Acte III - VI
-Les chutes de Reinchenbach ! S'exclama l'homme grassouillet qui monta leurs valises à l'étage. Je vous le conseille, monsieur Holmes, et vous aussi, docteur Watson, c'est l'attraction de la région ! Un panorama magnifique !
-Certes, répondit Watson, qui avait l'esprit ailleurs. Nous irons y faire un tour.
-Vous pouvez prendre la chambre de droite, repris l'aubergiste. Votre ami prendra celle qui se trouve au fond du couloir !
-Merci, répondit le docteur. Nous nous débrouillerons.
D'habitude, lorsqu'ils étaient en voyage, Holmes prétextait des problèmes d'argent pour demander à l'aubergiste une chambre pour deux. Il leur suffisait ensuite de coller les lits...
Mais le détective lui avait à peine adressé la parole depuis l'accident dans la montagne, et avait d'office demandé deux chambre pour une durée indéterminée.
Fini de courir.
Il avait trouvé le lieu du dernier affrontement.
-Watson ? Lança-t-il.
-Oui ? Répondit aussitôt le docteur, plein d'espoir.
-Je ne vous retiens plus.
-Pardon ?
-Vous vous êtes absenté un long moment sans prévenir, vos patients doivent vous attendre. Je n'ai plus besoin de vous. Vous pouvez retourner à Londres.
-Si vous imaginez que...
Mais le détective avait déjà refermé derrière lui la porte de sa chambre.
*
-Pas mal, pas mal, apprécia Moriarty, assis sous les chutes d'eau. Je dirais même plus : un décor parfait.

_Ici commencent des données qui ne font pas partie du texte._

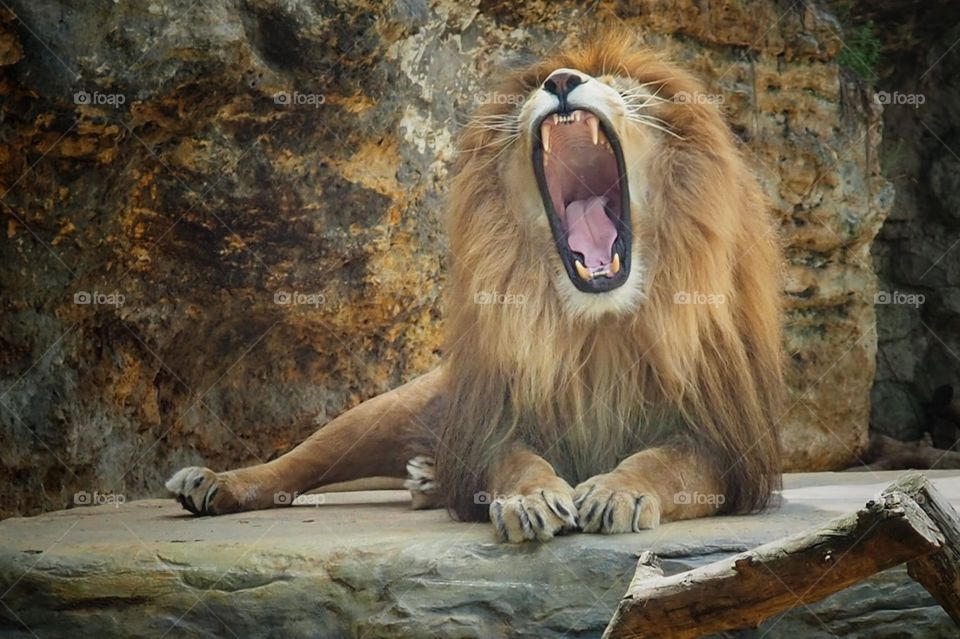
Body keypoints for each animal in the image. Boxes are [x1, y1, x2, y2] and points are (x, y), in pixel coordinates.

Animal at [167, 32, 784, 543]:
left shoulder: (726, 445)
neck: (594, 324)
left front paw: (617, 490)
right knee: (299, 462)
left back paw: (428, 480)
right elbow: (515, 462)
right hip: (393, 408)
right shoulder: (499, 420)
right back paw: (215, 483)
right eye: (538, 87)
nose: (561, 81)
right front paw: (530, 499)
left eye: (624, 88)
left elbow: (668, 462)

-Légèrement mégalomane, tout de même, répliqua Sebastian qui se tenait à l'écart, son fusil négligemment jeté sur l'épaule.
Moriarty explosa de rire.
-En effet, mon cher Sebastian, en effet ! Mais qui, de lui ou de moi, est le plus orgueilleux ? Dites-moi ? Chacun espère battre l'autre à son propre jeu... Chacun dans la même démesure, et pour chacun les mêmes enjeux...
-Les mêmes enjeux ?
-La vie ou la mort, Sebastian. Mais je ne me fais pas trop de soucis. Le pauvre est déjà bien affaiblis. Ça risque de s'avérer moins difficile que prévu...
Sebastian ne répondit rien.
Le grondement de l'eau, au pied des chutes, lui évoquait le hurlement de quelques monstres antiques.
Quelqu'un allait mourir.
Il en était certain.
-Sebastian, lança soudain Moriarty d'une voix étrange.
Le chasseur se retourna à temps pour rattraper la sacoche de cuir que venait de lui lancer le génie du crime. Il l'ouvrit pour la trouver remplie de billets sagement rangés.
Il adressa à son employeur un regard perplexe.
-Tes émoluments, répondit Moriarty. J'ai la tristesse de devoir te congédier.
-Pardon ?
-Quoi qu'il arrive, je n'aurais plus besoin de toi. Soit Holmes me bat, ce qui est hautement improbable, et je meurs, soit je marque une bonne fois pour toute ma domination sur son esprit.
-Et vous auriez un amant de trop, comprit le chasseur.
-Exactement, mon cher Sebastian.
Moran baissa les yeux sur la fortune qu'il tenait entre ses mains. Toutes ses années... Résumées à cela ? Ne représentait-il rien d'autre qu'un petit tas d'argent ?
Un souvenir affleura à la surface de sa mémoire. Le seul acte de gentillesse qu'on avait jamais eu à son égard.
Il jeta la sacoche de cuir sur son épaule, à côté de son fusil, fit volte face et s'en alla sans prendre la peine de se retourner.